以降の②~④が、私がよく行う実施パターンになります。

 

パターン②:シングルレップ・クラスタ

【設定値】

下ろす重量(%1RM):120

挙げる重量(%1RM):85

1セットあたりの反復回数:8

1クラスタあたりの反復回数:1

小休息回数:7

小休息時間(秒):12

 

【図解】

全ての反復に伸張性過負荷(120%1RM)が掛かる。

  • これを1セットと定義する。
  • 挙げ動作は最大努力で力強く行う。
  • 下ろし動作はSchoenfeldさんのレビュー論文を参考に、等速3秒で実施。
  • 反復途中で限界に達しても小休息時間を長くとって8回完遂させる。

 

【セット数】

3~4セット。

 

【セット間休息時間】

3分以上。

 

クラスタセット法の利点の一つに『高重量をより多く反復させる』があります。例えば、通常セット法で反復4回しかできない重量をクラスタセット法で6~7回させたりします。これは反復途中に小休息を入れるからできる事です。

『高重量をより多く反復させる』でよく用いられるのがシングルレップ・クラスタセット法です。反復1回毎に小休息を入れるクラスタセット法です。これに伸張性過負荷掛けを加えたものが、パターン②になります。

 

パターン②は反復全てで伸張性過負荷を掛け、紹介するパターンの中で最も多く伸張性過負荷を掛けます。また、挙げる重量も高い設定にし、シングルレップ・クラスタセット法でより多く反復します。ですので、メカニカルストレス重視のパターンになります。

 

③シングルレップ・クラスタ+Dropセット

【クラスタ設定値】

下ろす重量(%1RM):120

挙げる重量(%1RM):90

1セットあたりの反復回数:6

1クラスタあたりの反復回数:1

小休息回数:5

小休息時間(秒):12

 

【Dropセット設定値】

反復重量:反復限界8~10回の重量

1セットあたりの反復回数:限界まで

 

【図解】

クラスタフェーズとDropセットフェーズから成る。

クラスタフェーズでは、全ての反復に伸張性過負荷(120%1RM)が掛かる。Dropセットフェーズでは、伸張性過負荷掛け無し。

直ちに重量減らし反復を継続

(反復限界8~10回の重量に減)

  • これを1セットと定義する。
  • 挙げ動作は、クラスタフェーズもDropセットフェーズも共に最大努力で力強く行う。
  • 下ろし動作はSchoenfeldさんのレビュー論文を参考に、クラスタフェーズは等速3秒で、Dropセットフェーズは等速2秒で実施。
  • クラスタフェーズでは反復途中で限界に達しても、小休息時間を長くとって6回完遂させる。
  • Dropセットフェーズでは反復途中で限界に達したら、そこで終了。

 

【セット数】

3セット。

 

【セット間休息時間】

3分以上。

 

メカニカルストレス重視のパターン②にDropセットを組み合わせたものがパターン③になります。Dropセットを組み込む事で、筋肉の代謝ストレス・虚血を高めて、更なる筋肥大の促進を狙います。
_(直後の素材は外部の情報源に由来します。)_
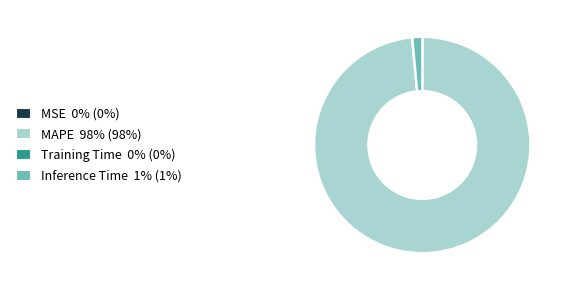

Which slice represents more than half of the pie?

MAPE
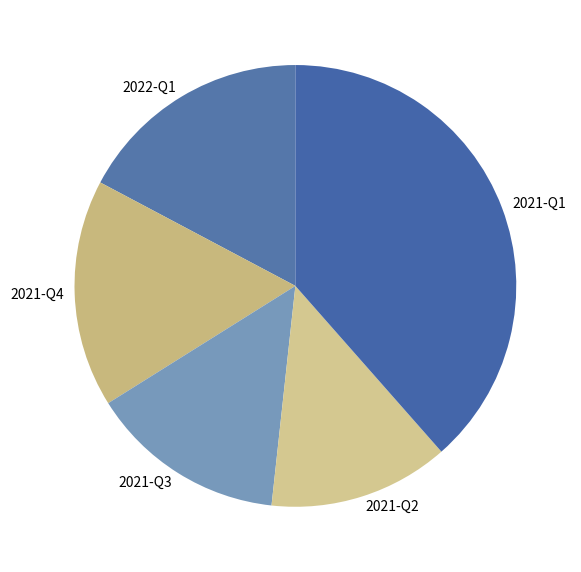

Rank the categories by value from lowest to highest.

2021-Q2, 2021-Q3, 2021-Q4, 2022-Q1, 2021-Q1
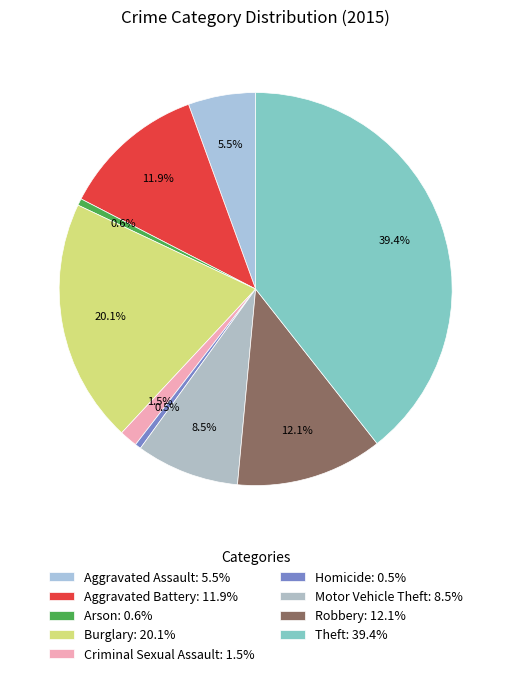

Does Theft account for over 50% of the chart?

No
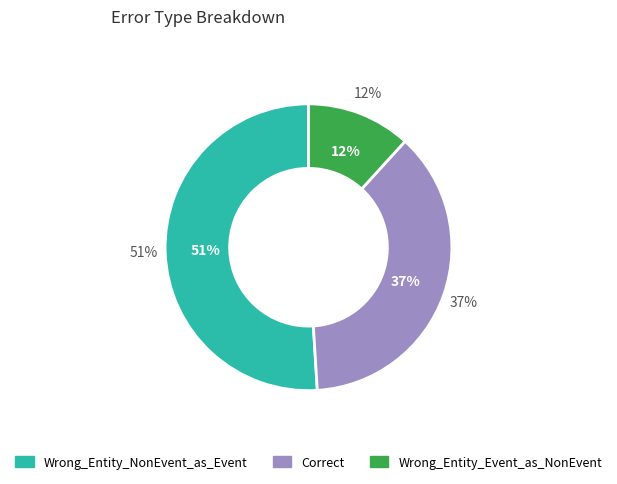

To the nearest percent, what is the difference between the Correct and Wrong_Entity_NonEvent_as_Event slice percentages?

14%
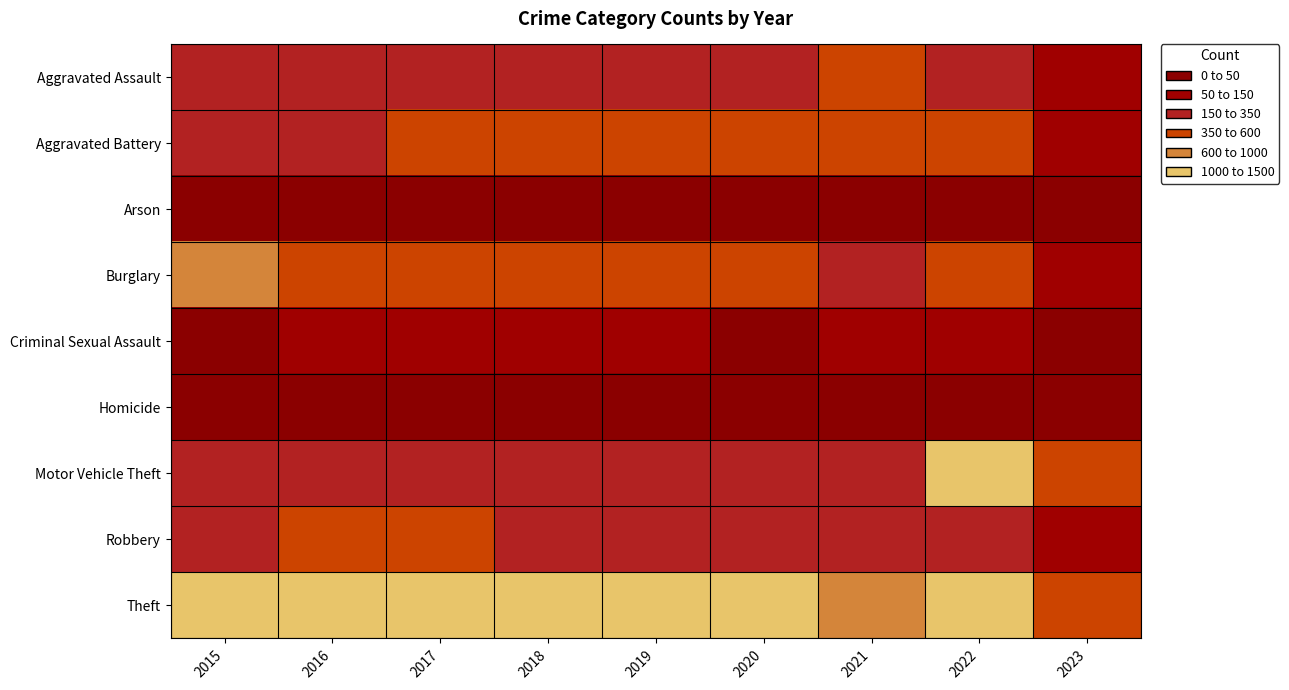

Which series changed the most between 2017 and 2018?

Robbery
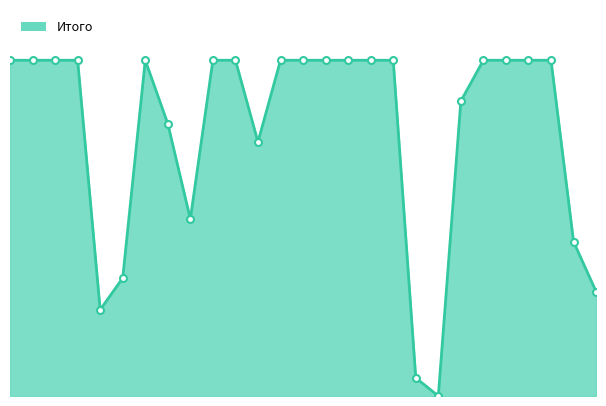

What is the average value?

59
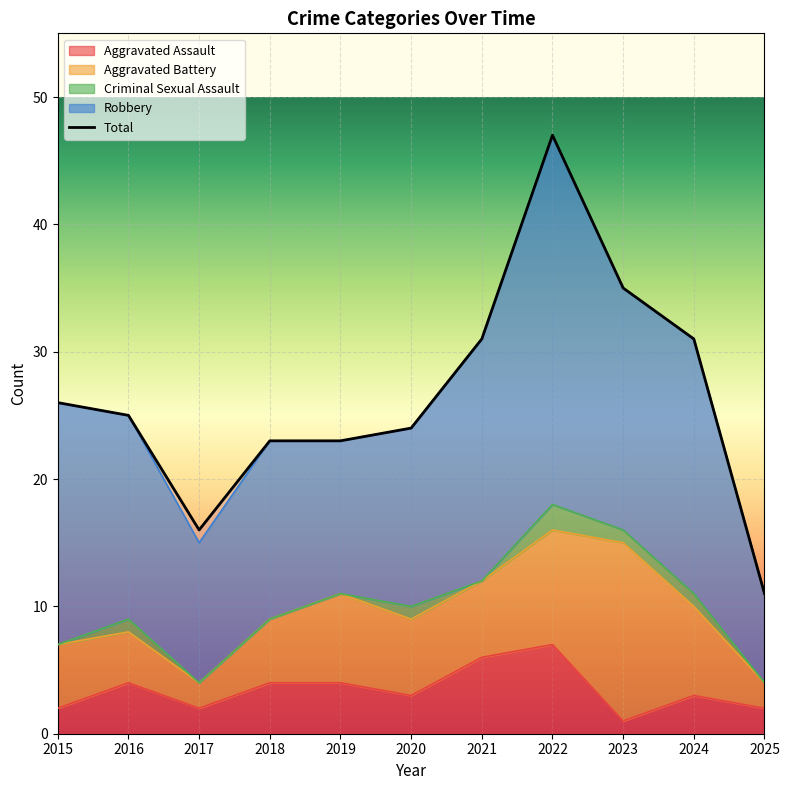

True or false: Aggravated Battery and Aggravated Assault intersect in this chart.

False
メカニカルストレス、化学的ストレス、総負荷量の増加を狙った欲張りなパターンになります。

 

④レストポーズ法

【設定値】

過負荷時下ろし重量(%1RM):120

通常時下ろし重量(%1RM):75

挙げる重量(%1RM):75

小休息回数:2

小休息時間(秒):30~40秒

 

【図解】

レストポーズ法は、小休息(レストポーズ)を入れながら限界反復を繰り返す手法。

小休息(レストポーズ)を2回入れて、限界反復を3度実施する設定にしている(限界まで反復⇒小休息⇒限界まで反復⇒小休息⇒限界まで反復)。

各限界反復の1反復目に伸張性過負荷(120%1RM)が掛かる。

30~40秒休息。

(ツールで伸張性過負荷を再設定)

30~40秒休息。

(ツールで伸張性過負荷を再設定)

  • これを1セットと定義する。
  • 挙げ動作は最大努力で力強く行う。
  • 下ろし動作はSchoenfeldさんのレビュー論文を参考に、過負荷掛け下ろし動作で等速3秒(図解の反復1回目、11回目、15回目)、通常の下ろし動作で等速2秒(図解の反復1回目、11回目、15回目以外)にしている。

 

【セット数】

3セット。

 

【セット間休息時間】

3分程度。

 

中重量を用いたレストポーズ法に伸張性過負荷掛けを組み合わせたものがパターン④になります。

中重量のレストポーズ法は、総負荷量を高めつつ、メカニカルストレスと化学的ストレスがバランスよく得られるセット法です(若干、化学的ストレスよりな気がします)。もう少しメカニカルストレスを得ようと思い、伸張性過負荷掛けを組み合わせました。

 

ここまでお読み頂いて疑問を持っている方がいると思います。

「独りで行なうためのツールってウェイトリリーサーのことか?」と。。。いいえ、違います。ウェイトリリーサーは日本のジムに殆どないし、購入しても持ち運びが非常に面倒なので使いません。

別のツールを使用して、上述した筋肥大用強調伸張性負荷トレーニングを独りで行ないます。

 

 

独りで行なうためのツールと種目について

加重の解除が自動で行なわれ、かつ持ち運びが容易なツールとして『パフォーマンスピン(Performance Pin)』を使います。

これは、人の手を使うこと無く、ウェイトスタック重量を素早く変えてくれるツールです。素晴らしいアイデア商品で重宝しています。

出典:Performance Pinチャンネル Performance pin video tutorial

 

パフォーマンスピンはウェイトスタックの重量を自動で変えてくれるツールなので、採用種目はウェイトスタックマシン種目になります。以下に普段私が取り入れている種目を載せますが、これらに限らず、採用できるウェイトスタックマシン種目は工夫次第で増やすことができると思います。

 

  • ケーブルカール(上腕二頭筋)
  • ケーブルtricepsエクステンション(上腕三頭筋)
  • ケーブルサイドレイズ(三角筋側部)
  • マシンペックフライ(大胸筋)
  • アシスト付きチェストプレスマシン(大胸筋)
  • マシンLegエクステンション(大腿四頭筋)
  • マシンLegカール(ハムストリングス)

 

『パフォーマンスピン』+『ウェイトスタック種目』により、筋肥大用の強調伸張性負荷トレーニングを独りで行なっています。

 

この時点でも疑問に思う方がいると思います。独りでどうやって高重量なウェイトを下ろし動作開始位置まで持って行くのか?その辺も含めて、具体的な実践例を別の機会に紹介します。

 

 

本日もお読みいただきありがとうございました。